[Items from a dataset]
• • •
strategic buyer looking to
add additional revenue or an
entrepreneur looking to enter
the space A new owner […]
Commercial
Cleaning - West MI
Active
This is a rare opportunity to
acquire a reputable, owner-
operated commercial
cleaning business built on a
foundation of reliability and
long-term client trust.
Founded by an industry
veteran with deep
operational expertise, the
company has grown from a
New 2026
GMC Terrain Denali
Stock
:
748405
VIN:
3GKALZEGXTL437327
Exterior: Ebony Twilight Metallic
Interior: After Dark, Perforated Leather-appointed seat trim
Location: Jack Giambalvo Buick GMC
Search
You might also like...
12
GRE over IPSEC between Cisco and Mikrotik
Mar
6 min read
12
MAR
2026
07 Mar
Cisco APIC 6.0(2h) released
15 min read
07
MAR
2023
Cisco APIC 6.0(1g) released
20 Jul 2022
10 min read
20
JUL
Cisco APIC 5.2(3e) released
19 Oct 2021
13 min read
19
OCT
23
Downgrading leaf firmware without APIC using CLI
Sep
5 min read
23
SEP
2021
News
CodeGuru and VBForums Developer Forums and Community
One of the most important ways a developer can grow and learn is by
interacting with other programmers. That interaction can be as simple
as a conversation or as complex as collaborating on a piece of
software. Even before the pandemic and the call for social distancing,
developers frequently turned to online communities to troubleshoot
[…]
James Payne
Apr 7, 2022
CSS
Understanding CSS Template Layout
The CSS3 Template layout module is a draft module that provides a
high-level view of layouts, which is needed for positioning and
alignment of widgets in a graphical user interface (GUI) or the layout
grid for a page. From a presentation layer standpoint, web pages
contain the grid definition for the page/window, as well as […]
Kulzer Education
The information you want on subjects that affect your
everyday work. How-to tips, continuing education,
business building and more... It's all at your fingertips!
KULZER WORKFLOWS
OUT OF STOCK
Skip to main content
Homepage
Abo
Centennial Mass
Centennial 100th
• • •
### YOUR INSTRUCTIONS
The required output is every line above from the one with "Founded by an industry" down to the one with "alignment of widgets", restated word for word, ends included.

### EXERCISE RESULT
Founded by an industry
veteran with deep
operational expertise, the
company has grown from a
New 2026
GMC Terrain Denali
Stock
:
748405
VIN:
3GKALZEGXTL437327
Exterior: Ebony Twilight Metallic
Interior: After Dark, Perforated Leather-appointed seat trim
Location: Jack Giambalvo Buick GMC
Search
You might also like...
12
GRE over IPSEC between Cisco and Mikrotik
Mar
6 min read
12
MAR
2026
07 Mar
Cisco APIC 6.0(2h) released
15 min read
07
MAR
2023
Cisco APIC 6.0(1g) released
20 Jul 2022
10 min read
20
JUL
Cisco APIC 5.2(3e) released
19 Oct 2021
13 min read
19
OCT
23
Downgrading leaf firmware without APIC using CLI
Sep
5 min read
23
SEP
2021
News
CodeGuru and VBForums Developer Forums and Community
One of the most important ways a developer can grow and learn is by
interacting with other programmers. That interaction can be as simple
as a conversation or as complex as collaborating on a piece of
software. Even before the pandemic and the call for social distancing,
developers frequently turned to online communities to troubleshoot
[…]
James Payne
Apr 7, 2022
CSS
Understanding CSS Template Layout
The CSS3 Template layout module is a draft module that provides a
high-level view of layouts, which is needed for positioning and
alignment of widgets in a graphical user interface (GUI) or the layout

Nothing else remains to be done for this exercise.